* **How to complete this task**: Output must match the data below exactly from its first line through the line that contains "Project Design Document", with no other line.

* **Information shown**:
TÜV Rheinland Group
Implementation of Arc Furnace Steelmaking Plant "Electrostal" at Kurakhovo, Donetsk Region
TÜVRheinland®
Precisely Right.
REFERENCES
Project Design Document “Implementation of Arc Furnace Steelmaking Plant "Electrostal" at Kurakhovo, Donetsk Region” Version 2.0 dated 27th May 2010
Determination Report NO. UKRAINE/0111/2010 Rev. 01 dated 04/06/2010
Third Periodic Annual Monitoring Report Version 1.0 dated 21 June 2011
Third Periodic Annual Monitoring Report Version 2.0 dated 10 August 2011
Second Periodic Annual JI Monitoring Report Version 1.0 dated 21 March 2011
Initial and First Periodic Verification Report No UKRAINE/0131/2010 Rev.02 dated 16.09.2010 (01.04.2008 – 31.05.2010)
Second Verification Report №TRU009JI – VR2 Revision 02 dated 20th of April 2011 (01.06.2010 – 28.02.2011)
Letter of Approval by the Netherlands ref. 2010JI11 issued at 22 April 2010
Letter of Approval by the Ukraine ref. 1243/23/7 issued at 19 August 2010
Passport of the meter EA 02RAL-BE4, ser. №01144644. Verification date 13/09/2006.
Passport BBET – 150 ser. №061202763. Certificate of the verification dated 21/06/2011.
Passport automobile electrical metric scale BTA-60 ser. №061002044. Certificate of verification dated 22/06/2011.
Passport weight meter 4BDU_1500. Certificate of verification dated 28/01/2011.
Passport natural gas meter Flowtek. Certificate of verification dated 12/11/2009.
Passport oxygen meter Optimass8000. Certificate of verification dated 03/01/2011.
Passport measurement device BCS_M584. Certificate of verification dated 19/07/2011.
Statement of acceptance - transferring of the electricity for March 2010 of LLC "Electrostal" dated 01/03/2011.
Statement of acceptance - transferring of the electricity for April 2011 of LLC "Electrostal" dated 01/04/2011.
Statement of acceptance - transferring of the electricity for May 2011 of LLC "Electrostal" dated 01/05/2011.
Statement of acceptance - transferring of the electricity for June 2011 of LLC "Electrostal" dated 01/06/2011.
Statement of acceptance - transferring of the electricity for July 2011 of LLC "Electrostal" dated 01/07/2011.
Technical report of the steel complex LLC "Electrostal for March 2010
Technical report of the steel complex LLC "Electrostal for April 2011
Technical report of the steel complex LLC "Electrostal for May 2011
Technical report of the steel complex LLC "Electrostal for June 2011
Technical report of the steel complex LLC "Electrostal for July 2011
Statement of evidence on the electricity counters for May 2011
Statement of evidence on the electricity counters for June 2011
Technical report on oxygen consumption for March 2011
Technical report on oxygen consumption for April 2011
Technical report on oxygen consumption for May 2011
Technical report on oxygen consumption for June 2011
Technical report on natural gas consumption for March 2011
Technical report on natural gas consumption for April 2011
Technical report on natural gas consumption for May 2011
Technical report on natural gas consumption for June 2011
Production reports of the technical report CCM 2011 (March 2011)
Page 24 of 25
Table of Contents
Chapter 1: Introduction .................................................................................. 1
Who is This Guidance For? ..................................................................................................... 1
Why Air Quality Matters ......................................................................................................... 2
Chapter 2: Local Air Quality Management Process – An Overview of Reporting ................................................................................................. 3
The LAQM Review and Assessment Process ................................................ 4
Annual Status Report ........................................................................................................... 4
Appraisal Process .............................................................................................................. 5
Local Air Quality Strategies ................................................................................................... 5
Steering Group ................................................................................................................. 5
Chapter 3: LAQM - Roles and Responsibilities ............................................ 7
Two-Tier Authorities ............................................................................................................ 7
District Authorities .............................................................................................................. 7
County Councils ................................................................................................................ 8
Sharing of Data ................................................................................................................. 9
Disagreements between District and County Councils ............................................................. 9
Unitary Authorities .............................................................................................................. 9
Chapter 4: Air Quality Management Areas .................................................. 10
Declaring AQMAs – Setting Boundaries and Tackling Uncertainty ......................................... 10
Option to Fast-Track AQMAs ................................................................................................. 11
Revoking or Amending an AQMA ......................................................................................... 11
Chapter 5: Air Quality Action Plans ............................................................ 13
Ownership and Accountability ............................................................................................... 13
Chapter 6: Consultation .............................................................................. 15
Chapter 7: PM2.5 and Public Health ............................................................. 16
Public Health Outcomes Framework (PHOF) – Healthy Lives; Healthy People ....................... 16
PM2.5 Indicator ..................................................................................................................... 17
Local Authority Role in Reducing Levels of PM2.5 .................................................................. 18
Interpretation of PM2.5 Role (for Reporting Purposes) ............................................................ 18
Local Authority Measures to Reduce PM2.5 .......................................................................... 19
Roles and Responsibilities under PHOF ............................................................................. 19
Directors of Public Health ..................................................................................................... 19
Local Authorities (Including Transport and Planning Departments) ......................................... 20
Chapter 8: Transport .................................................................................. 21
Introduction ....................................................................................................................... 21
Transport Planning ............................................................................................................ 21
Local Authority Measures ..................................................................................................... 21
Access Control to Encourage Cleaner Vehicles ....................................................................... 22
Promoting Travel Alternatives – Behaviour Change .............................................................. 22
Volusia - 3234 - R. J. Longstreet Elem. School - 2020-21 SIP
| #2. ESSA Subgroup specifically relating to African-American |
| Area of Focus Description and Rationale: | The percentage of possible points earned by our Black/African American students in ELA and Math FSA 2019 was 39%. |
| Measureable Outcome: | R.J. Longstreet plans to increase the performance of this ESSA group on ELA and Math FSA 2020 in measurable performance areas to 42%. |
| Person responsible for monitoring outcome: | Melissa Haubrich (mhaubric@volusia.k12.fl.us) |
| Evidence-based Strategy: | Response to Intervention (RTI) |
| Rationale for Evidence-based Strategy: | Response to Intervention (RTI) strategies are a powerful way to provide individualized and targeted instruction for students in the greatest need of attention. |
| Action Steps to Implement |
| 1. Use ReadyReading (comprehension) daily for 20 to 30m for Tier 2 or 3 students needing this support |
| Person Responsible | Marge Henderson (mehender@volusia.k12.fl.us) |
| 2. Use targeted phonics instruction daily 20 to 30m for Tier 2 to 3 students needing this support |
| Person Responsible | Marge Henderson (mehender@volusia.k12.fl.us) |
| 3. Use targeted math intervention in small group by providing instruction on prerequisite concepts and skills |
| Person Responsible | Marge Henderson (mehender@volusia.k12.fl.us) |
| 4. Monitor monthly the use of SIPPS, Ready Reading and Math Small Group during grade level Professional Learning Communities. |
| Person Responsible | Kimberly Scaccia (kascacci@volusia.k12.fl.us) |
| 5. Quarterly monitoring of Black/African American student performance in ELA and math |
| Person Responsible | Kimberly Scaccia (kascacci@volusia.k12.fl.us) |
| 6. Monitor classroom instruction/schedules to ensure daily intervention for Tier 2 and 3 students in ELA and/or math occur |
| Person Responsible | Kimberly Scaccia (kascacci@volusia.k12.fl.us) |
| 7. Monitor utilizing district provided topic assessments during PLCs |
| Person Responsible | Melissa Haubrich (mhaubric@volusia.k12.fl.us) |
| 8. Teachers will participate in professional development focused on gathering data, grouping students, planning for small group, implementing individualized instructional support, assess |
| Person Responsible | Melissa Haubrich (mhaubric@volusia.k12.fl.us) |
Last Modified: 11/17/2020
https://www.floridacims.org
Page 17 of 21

* **Your response**:
TÜV Rheinland Group
Implementation of Arc Furnace Steelmaking Plant "Electrostal" at Kurakhovo, Donetsk Region
TÜVRheinland®
Precisely Right.
REFERENCES
Project Design Document “Implementation of Arc Furnace Steelmaking Plant "Electrostal" at Kurakhovo, Donetsk Region” Version 2.0 dated 27th May 2010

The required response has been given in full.